Sem sessões no Congresso na semana passada, a MP editada em julho acabou caducando. Pelas regras legislativas, não é possível editar nova medida provisória com o mesmo teor e, para que as mudanças tivessem continuidade, só seria possível com a inclusão da proposta em um projeto de lei. E foi o que o Palácio do Planalto fez na sexta-feira: enviou um PL para dar continuidade ao pente-fino do INSS.

Por conta disso, desde ontem todas as revisões estão suspensas. As 5,9 mil perícias agendadas entre os dias 7 e 25 deste mês serão reagendadas pelo próprio INSS, informou o Ministério do Desenvolvimento Social e Agrário.

O governo espera retomar o pente-fino até o fim do mês. E no que depender do empenho do presidente da Câmara, Rodrigo Maia (DEM-RJ), o projeto de lei será votado ainda esta semana.

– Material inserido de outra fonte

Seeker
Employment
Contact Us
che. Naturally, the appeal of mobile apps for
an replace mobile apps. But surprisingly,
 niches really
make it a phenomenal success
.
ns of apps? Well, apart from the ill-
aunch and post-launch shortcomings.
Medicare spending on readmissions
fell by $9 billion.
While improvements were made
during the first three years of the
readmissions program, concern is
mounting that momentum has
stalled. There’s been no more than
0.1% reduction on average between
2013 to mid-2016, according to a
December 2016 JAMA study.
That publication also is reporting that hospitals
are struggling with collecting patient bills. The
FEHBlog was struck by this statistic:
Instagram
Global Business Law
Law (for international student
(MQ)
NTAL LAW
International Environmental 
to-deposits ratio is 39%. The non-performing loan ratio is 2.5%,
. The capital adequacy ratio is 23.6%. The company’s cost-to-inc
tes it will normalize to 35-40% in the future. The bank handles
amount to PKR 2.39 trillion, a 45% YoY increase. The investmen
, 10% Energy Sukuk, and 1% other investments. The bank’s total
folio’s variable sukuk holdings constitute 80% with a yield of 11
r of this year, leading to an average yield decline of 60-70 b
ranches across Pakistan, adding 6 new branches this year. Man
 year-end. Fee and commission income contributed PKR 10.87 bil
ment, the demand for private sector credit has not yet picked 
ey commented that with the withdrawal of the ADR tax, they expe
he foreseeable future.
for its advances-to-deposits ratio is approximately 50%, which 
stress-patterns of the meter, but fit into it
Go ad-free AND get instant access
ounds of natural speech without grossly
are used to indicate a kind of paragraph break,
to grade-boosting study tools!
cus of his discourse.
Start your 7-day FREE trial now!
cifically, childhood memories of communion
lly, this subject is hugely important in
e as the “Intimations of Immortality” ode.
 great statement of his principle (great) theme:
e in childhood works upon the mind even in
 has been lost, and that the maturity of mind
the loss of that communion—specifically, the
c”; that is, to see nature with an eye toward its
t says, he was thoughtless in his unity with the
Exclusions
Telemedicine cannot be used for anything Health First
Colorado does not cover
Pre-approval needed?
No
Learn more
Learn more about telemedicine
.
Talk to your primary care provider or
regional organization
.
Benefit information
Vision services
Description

Hoje Maia vai se reunir com líderes na Câmara para convencê-los a votar a urgência do projeto em Plenário o mais breve possível. Com isso o PL não precisa tramitar em comissões, o que demandaria mais tempo.

“É fundamental para o país (a aprovação do projeto de lei) porque gera para o próximo ano economia de R$ 8 bilhões. Precisamos votar”, argumenta Maia.

De acordo com o ministério, desde que as revisões começaram, em setembro, foram feitas 20.964 perícias médicas. Desse total 16.782 segurados perderam o auxílio-doença e aposentadorias por invalidez. Ainda segundo o ministério, as ações geraram uma economia de R$220 milhões para o Fundo da Previdência.

Ações contra o pente-fino

A medida tem sido duramente criticada e questionada pelo Ministério Público Federal (MPF) e pela Defensoria Pública da União (DPU). Os dois órgãos chegaram a ingressar com recomendações e pedidos na Justiça para pedir a suspensão das revisões dos benefícios. Uma petição do INSS foi incluída na ação que tramita no TRF-1, em Brasília.

Na última sexta-feira, a Advocacia-Geral da União (AGU) chegou a pedir anulação do processo judicial por entender que, com o término da validade da MP 739, o objeto da ação se torna nulo.